Gérer les déchets, «avant c'était un vrai casse-tête»

«Nous avons créé une décharge début janvier. C’est le premier pas d’un projet à long terme qui a pour l’instant permis de créer dix emplois: un gardien et neuf charretiers», explique Eladji Babouthiam, président du cadre communal des acteurs non étatiques de Keur Madiabel. «Avant j’étais agriculteur, je travaillais aux champs pour les propriétaires des terres. On m’a proposé ce travail de charretier parce que j’ai une bonne relation avec les ménages de mon quartier», confie Samba Faye (cf. photo).

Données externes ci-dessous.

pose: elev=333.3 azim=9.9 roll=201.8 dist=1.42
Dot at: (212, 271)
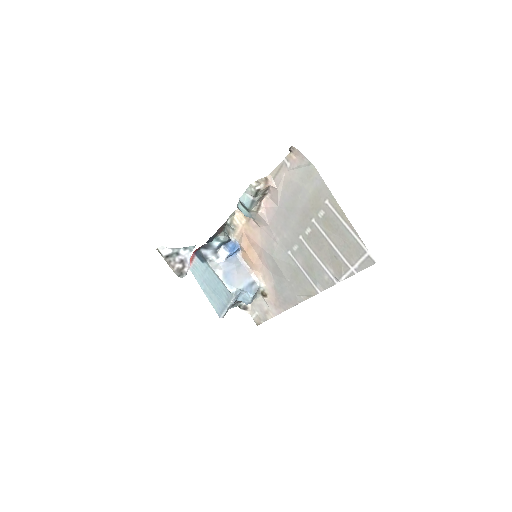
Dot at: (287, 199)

En effet, la ville a élaboré un service de ramassage des ordures auquel 80% des habitants se sont abonnés. «Je paye chaque mois 700 francs CFA (1€). On m’a fourni une poubelle que je dois remplir. Je ne m’occupe de rien d’autre alors qu’avant, gérer les déchets était un vrai casse-tête. C’est une dynamique qui m’a permis d’être plus propre et de prendre conscience que ma santé en dépendait», explique Djeumb Gning, bénéficiaire du programme.

Deux fois par semaine, une charrette tirée par un âne vient donc collecter ses ordures avant de les acheminer vers la décharge. Un procédé archaïque pour nous autres occidentaux, mais adapté à la composition géographique des agglomérations sénégalaises ne permettant pas forcément d’opérer avec des camions.

Valoriser les ordures

«Il ne s’agit pas seulement de stocker les déchets, mais également de les éliminer et de les valoriser, notamment au travers du recyclage», ajoute Edouard François Ndong. Ainsi, à Kaolack, un projet de centre d’enfouissement est en cours et un établissement dédié au recyclage plastique a vu le jour. Les déchets sont triés par catégorie: polypropylène, polyéthylène puis les glacières et les chaises d’un autre côté.

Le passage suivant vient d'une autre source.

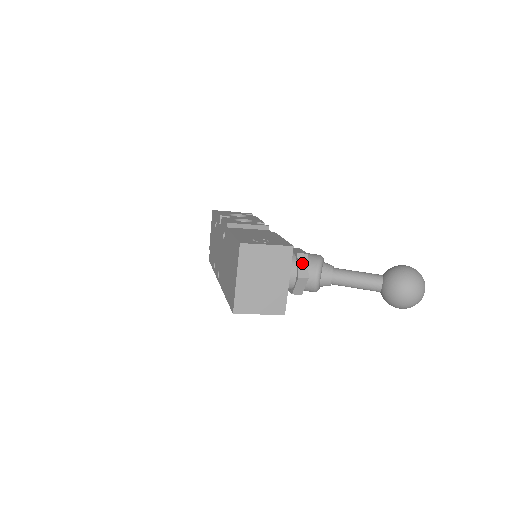
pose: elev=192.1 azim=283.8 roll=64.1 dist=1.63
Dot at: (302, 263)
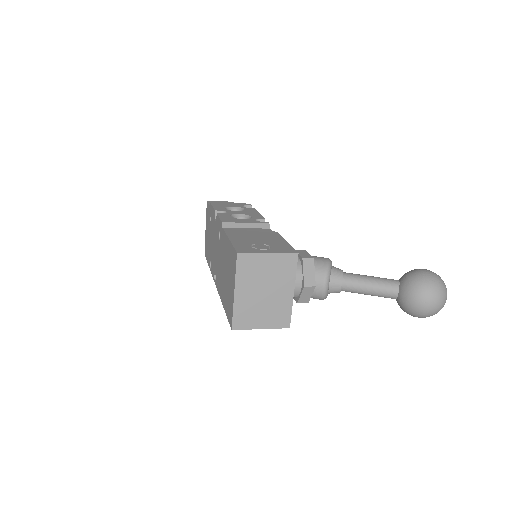
Dot at: (308, 270)
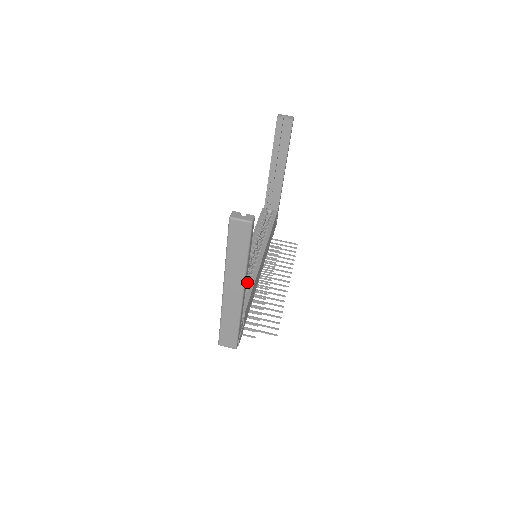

Les matières sont découpées, broyées, tamisées puis lavées, avant d’être stockées par couleur et par type dans des sacs de 35kg. Ces derniers sont vendus (40 francs CFA du kilo, soit 0,06 centimes d’euro)  à une société qui se chargera de la fonte et de la réutilisation des plastiques.Quant aux sachets, ils sont également recyclés si leur qualité le permet. Transformés en bobines de fil, ils sont ensuite tissés pour réaliser divers objets comme des tapis.

Une initiative encourageante, mais malheureusement vaine s’il n’y avait pas de programmes de sensibilisation des populations sur la protection de l’environnement et la propreté. «Nous aidons les organisations de société civile (GIE), les groupements de femmes et les associations communales. C’est un travail d’accompagnement et de proximité au travers de réunions, ou d’interventions dans les écoles», conclut Marcel Sagna, animateur de l’équipe Caritas Kaolack en charge du développement urbain.

Petunia James

>>> Retrouvez l'intégralité de notre dossier "En mission au Sénégal avec le Secours catholique-Caritas France"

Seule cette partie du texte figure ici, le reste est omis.